それは笑い声、ホントに小さくではあるが、クスクスと笑っていたのである。

そして、今ツモって来た牌を河に打ち出し、千点棒を場に出した。

『立直』

打ち出したその牌は…唯一里子に当たらない筒子…1筒。

(全部ツモ切りでここに来てツモ切り追っかけ立直って…1順目から張っていたって事じゃない…!しかも唯一和了れない筒子を通してくるなんて…)

驚愕の表情を浮かべている里子、そして羽衣はその里子を見て、一層冷たく、ニヤリと笑った。

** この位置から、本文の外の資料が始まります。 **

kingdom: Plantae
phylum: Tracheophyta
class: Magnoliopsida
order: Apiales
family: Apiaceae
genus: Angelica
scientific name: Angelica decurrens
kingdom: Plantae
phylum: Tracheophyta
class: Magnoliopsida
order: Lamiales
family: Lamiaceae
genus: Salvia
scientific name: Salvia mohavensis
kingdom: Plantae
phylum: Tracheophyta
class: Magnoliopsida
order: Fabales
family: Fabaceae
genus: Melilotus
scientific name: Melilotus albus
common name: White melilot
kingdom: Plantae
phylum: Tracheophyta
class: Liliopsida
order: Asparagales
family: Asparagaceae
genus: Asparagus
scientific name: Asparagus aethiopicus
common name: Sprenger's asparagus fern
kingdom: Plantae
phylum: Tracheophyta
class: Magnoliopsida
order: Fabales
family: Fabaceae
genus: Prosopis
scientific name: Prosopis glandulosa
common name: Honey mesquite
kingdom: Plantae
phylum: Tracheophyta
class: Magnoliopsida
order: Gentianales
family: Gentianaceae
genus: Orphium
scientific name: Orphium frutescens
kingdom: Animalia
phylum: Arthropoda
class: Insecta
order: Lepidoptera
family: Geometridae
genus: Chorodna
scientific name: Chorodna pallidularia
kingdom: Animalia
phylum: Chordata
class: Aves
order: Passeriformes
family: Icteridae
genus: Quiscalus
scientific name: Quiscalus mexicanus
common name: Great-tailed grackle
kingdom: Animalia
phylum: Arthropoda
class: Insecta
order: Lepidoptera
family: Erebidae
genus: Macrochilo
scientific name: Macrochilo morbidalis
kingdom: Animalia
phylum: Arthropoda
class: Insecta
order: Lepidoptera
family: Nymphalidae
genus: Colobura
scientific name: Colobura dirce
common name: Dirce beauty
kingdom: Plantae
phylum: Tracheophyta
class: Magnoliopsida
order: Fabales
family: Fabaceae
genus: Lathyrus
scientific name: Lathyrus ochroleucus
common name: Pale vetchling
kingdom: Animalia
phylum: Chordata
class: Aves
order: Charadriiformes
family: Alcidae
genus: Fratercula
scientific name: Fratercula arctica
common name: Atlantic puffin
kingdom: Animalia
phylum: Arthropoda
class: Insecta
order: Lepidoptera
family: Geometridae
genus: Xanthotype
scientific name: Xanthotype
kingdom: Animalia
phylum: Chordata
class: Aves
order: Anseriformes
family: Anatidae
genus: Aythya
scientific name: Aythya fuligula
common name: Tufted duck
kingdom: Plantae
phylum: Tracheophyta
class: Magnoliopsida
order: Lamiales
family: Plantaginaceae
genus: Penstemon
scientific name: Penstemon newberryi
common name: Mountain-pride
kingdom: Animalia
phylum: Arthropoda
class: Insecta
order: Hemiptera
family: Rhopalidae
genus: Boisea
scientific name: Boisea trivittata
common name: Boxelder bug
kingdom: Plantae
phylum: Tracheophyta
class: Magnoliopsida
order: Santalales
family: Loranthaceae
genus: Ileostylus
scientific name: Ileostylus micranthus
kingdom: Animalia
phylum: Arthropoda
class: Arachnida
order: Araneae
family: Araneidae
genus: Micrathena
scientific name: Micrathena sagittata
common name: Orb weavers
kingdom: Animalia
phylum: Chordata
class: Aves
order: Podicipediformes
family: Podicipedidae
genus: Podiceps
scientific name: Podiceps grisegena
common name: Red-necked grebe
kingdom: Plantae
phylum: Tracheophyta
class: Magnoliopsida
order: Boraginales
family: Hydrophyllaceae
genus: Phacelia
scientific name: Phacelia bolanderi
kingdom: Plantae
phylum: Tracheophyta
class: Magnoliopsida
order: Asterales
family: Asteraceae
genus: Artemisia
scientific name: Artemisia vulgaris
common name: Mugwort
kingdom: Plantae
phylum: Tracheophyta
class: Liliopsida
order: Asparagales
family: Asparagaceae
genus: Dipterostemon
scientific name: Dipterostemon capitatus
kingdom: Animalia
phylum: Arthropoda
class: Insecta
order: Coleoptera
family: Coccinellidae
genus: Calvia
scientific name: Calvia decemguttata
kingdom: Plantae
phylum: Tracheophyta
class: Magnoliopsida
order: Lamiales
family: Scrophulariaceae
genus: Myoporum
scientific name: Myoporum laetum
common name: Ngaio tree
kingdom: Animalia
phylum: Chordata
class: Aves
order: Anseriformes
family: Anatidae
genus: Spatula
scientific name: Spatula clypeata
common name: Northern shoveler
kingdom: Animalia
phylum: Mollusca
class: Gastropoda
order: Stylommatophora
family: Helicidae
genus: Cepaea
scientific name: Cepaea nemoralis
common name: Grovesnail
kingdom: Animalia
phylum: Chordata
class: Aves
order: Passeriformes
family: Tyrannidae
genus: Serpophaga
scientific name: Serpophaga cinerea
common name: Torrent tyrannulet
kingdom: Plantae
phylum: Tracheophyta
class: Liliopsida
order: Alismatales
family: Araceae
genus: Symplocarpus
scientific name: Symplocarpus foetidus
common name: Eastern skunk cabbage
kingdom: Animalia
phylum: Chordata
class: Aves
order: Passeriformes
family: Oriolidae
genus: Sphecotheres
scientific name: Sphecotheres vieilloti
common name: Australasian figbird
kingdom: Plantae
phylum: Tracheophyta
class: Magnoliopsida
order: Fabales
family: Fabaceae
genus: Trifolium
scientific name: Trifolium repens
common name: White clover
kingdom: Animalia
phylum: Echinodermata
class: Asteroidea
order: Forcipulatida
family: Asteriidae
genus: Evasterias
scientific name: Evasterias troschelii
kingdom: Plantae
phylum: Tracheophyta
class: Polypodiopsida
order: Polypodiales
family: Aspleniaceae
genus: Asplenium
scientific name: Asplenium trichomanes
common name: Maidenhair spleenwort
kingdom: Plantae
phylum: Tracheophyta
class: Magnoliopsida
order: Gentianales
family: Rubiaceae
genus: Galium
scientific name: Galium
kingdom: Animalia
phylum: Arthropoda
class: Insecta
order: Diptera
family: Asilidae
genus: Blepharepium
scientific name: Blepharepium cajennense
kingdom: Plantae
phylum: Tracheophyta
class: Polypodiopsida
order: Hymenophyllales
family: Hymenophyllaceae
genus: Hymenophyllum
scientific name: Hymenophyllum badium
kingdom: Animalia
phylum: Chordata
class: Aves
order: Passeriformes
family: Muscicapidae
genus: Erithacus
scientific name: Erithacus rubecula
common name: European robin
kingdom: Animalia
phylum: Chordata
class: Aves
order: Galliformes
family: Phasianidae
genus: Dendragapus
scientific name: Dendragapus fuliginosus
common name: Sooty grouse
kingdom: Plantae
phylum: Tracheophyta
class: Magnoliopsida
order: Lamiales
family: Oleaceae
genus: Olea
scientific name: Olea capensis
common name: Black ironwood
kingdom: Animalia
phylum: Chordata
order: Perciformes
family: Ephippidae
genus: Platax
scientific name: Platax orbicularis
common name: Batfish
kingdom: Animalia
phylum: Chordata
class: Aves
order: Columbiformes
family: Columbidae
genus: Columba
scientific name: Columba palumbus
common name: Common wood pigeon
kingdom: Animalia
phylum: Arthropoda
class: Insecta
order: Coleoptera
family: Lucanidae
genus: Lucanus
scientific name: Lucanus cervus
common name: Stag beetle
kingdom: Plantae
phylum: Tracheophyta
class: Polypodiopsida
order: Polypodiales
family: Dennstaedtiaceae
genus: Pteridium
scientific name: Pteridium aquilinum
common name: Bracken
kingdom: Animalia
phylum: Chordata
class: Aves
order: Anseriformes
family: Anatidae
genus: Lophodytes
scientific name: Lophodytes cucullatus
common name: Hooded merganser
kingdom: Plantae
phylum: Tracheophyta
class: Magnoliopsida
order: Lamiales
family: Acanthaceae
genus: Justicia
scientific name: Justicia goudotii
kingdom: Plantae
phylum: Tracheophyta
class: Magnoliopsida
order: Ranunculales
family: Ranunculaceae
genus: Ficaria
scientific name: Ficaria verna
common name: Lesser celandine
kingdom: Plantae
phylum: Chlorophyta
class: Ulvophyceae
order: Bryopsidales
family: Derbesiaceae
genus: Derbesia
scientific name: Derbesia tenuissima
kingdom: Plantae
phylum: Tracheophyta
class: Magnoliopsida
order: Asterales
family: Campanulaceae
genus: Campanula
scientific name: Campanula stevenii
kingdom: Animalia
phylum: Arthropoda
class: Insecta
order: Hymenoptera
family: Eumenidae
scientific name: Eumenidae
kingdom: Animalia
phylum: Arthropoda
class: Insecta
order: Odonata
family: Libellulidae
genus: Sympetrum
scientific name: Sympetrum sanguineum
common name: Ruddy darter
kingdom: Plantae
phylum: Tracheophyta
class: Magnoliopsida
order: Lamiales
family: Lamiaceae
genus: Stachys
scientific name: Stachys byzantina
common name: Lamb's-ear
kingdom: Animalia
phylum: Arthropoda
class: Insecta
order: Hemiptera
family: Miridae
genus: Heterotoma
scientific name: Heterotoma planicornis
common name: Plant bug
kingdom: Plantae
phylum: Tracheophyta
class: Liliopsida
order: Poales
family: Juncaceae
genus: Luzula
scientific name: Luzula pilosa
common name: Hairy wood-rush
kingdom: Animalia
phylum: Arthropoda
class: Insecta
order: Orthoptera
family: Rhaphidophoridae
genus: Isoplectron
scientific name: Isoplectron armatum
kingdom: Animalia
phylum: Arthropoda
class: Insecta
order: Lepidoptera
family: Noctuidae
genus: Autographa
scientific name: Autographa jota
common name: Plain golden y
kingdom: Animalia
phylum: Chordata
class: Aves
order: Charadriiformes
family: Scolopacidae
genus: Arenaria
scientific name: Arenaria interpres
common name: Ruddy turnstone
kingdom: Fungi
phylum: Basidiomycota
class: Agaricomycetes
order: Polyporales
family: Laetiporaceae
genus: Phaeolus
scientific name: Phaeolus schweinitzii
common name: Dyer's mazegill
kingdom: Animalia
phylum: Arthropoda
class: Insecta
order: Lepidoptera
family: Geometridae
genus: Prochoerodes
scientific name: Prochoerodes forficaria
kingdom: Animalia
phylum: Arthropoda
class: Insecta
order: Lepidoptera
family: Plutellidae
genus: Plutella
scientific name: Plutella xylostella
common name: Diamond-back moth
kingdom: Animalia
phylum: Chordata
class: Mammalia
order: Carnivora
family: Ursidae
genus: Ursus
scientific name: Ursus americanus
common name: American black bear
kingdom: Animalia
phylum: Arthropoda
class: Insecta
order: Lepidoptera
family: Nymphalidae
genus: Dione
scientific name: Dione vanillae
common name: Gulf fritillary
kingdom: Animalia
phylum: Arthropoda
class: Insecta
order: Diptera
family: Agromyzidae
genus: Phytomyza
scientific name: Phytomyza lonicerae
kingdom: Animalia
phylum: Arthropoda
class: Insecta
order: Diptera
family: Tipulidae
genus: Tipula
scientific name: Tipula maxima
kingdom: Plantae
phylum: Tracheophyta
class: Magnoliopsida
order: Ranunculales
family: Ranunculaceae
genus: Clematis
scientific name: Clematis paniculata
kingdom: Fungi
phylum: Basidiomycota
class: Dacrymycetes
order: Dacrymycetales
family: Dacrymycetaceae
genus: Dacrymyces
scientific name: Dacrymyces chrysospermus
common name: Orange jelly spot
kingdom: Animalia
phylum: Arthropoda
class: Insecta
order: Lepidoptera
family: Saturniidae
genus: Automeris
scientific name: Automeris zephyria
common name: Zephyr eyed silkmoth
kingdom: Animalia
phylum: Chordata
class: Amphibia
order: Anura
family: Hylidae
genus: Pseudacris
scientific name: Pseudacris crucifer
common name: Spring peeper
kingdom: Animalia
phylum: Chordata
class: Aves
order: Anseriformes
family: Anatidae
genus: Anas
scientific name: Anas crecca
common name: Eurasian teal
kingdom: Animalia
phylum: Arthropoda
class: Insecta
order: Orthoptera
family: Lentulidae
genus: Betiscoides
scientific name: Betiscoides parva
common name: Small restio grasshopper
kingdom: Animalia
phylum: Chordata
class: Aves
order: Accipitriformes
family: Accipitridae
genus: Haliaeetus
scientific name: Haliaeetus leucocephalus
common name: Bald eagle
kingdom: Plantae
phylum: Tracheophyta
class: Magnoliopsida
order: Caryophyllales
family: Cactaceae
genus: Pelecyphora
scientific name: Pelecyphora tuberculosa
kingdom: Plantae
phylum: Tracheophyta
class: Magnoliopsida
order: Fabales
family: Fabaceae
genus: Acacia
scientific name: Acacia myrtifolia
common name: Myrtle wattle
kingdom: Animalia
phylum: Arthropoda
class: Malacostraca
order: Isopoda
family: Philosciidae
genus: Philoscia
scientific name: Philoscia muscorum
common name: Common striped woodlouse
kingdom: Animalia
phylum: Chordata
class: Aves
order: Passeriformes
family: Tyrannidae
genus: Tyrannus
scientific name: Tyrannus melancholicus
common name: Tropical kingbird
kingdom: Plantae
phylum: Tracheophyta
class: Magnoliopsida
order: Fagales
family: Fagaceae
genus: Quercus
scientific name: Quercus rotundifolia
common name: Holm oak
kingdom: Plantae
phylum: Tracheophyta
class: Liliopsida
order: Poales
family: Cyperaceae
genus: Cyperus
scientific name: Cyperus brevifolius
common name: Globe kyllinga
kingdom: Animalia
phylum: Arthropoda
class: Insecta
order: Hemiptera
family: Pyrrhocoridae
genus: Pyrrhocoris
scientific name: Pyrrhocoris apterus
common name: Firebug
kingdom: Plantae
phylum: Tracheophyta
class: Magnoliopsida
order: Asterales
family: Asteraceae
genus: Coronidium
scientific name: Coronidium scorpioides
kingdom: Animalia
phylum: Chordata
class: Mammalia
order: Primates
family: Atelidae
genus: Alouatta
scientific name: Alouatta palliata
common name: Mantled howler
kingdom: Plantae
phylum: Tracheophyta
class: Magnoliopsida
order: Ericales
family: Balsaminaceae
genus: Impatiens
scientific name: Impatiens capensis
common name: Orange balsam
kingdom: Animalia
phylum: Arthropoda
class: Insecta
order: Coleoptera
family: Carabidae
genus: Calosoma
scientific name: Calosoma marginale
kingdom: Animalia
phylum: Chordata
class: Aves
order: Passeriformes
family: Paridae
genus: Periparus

(あの1筒は…挑発だ…!あの人には私の和了り牌が…きっと分かるんだ…!)

春奈も詩音も、当然のように安全牌を打ち出す。

(筒子…筒子…筒子!どれでもいいから…!)

祈るように牌をツモる里子、持ってきた牌は…。

…北。

北単騎なら…ここで和了っていた。

そして同順、羽衣がツモる。

 

この卓の周り全てが凍りつくような錯覚、手牌を倒し、この対局の終了を告げる羽衣。

倒された手牌はこうだった。

 

九九⑨99南南白白發發中中ツモ⑨ ドラ⑨裏①

 

『自漠、立直一発ツモ混老頭七対子ドラドラ、4000・8000』

 

『ふ…副将戦、終了ー!点数の方はこのようになりました!』

 

途中経過・副将戦後半戦終了時

 

3年 双柳 詩音 (吾野)    155100点

3年 高天原 羽衣 (月宮女子) 100800点

3年 宮前 里子 (越谷女子)  86600点

3年 柏原 春奈 (名細)    57500点

 

『吾野高校、部長の双柳選手!後半戦で稼いで点数を伸ばしトップを維持!そして月宮女子!かつての白糸台の準エース、高天原選手の活躍によりおよそ5万点もの点数を伸ばして2位まで浮上しました!』

『そして今回の半荘2回も、無放銃で切り抜けましたね、これはすごい事です』

『そうですね!後半戦オーラスでは越谷女子、宮前選手から八面張の門清ダブル立直をかけられてしまいましたが、見事かわして倍満を和了!まさに”天衣無縫”の名を裏切らない打ち筋でした!』

『一方その越谷女子は一転、3位に転落で厳しい展開になってしまいました、ここからの追い上げに期待です』

『そうですね!そしていよいよ地区大会決勝も大将戦を残すのみとなりました!果たして県予選を勝ち抜いてインターハイの切符を手にするのはどこの高校なのか!それでは大将戦は30分のインターバルを置きまして…』

 

 

『うふふ、ありがとうございましたー』

『お疲れ様』

『有難う御座いました』

『…ありがとう…ございました…』

対局を終えた羽衣は、いつもの柔和な笑みを浮かべ、挨拶し、去っていった。